Exercise details: In the records that follow, locate every line with "lstlisting" and extract it.

── Data shown ──

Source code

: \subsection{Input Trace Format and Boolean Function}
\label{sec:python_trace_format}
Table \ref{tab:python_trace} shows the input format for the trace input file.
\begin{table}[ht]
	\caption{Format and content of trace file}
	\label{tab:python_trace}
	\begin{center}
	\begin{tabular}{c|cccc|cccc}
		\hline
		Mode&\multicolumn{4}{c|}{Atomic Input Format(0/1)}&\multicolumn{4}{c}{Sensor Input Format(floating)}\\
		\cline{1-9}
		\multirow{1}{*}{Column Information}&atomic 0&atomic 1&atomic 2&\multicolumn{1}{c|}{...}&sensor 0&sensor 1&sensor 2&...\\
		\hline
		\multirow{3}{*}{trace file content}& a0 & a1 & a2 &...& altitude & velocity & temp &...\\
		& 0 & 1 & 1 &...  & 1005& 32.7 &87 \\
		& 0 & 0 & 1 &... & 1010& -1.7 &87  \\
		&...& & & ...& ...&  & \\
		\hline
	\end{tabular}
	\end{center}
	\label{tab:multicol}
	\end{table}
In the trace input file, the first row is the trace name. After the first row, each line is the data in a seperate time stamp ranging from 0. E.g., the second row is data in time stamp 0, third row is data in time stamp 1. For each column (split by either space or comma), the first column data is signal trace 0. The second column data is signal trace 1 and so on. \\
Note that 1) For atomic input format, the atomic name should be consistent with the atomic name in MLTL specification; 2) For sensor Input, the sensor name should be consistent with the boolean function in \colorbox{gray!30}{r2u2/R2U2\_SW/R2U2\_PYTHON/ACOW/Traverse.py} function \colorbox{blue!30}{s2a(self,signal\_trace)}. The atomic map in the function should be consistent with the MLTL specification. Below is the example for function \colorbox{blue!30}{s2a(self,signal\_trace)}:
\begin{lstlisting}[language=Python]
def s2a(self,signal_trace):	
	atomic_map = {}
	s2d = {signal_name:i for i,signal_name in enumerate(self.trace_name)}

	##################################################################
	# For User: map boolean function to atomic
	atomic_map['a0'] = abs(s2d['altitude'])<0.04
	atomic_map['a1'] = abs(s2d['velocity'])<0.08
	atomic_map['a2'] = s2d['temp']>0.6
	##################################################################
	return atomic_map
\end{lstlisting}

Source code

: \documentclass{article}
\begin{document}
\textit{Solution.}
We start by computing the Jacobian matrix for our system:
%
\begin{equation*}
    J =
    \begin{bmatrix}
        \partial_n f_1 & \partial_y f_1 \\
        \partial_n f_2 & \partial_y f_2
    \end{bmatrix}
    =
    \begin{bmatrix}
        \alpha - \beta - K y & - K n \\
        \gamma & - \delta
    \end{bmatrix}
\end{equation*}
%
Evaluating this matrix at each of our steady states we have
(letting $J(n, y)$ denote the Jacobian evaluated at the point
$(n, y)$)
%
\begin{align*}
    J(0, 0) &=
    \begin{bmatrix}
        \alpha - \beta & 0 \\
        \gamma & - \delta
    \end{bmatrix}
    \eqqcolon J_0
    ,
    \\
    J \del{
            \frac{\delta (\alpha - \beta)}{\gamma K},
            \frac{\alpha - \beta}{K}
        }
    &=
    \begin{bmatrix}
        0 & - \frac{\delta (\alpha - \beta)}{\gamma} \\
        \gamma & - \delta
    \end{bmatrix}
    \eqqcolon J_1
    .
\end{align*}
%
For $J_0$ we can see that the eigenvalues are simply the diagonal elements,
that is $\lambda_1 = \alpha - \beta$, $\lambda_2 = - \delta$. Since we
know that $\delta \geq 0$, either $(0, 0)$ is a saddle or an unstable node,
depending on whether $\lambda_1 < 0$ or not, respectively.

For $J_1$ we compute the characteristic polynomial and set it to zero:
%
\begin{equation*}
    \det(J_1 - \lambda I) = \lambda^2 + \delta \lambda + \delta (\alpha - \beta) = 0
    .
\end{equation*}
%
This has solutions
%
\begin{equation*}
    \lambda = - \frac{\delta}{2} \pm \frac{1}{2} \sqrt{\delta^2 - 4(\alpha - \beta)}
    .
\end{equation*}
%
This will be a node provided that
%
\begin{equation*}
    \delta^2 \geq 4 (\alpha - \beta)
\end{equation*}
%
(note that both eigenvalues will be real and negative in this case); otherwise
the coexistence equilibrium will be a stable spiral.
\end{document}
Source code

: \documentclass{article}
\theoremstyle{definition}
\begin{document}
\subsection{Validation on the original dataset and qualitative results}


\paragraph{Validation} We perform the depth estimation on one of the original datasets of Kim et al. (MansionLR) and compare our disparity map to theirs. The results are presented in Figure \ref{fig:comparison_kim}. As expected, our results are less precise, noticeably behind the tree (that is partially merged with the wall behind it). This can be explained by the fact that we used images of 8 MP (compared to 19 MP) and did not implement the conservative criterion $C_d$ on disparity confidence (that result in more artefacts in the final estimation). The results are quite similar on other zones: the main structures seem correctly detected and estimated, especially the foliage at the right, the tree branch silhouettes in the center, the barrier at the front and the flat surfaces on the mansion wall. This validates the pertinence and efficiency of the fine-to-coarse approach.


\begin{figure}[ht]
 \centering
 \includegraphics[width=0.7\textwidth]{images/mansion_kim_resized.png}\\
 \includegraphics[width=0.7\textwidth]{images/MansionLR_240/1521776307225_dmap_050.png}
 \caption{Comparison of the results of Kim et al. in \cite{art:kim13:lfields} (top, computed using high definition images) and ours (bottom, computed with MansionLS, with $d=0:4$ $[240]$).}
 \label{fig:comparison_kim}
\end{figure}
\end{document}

───

Answer to the exercise:
\begin{lstlisting}[language=Python]
\end{lstlisting}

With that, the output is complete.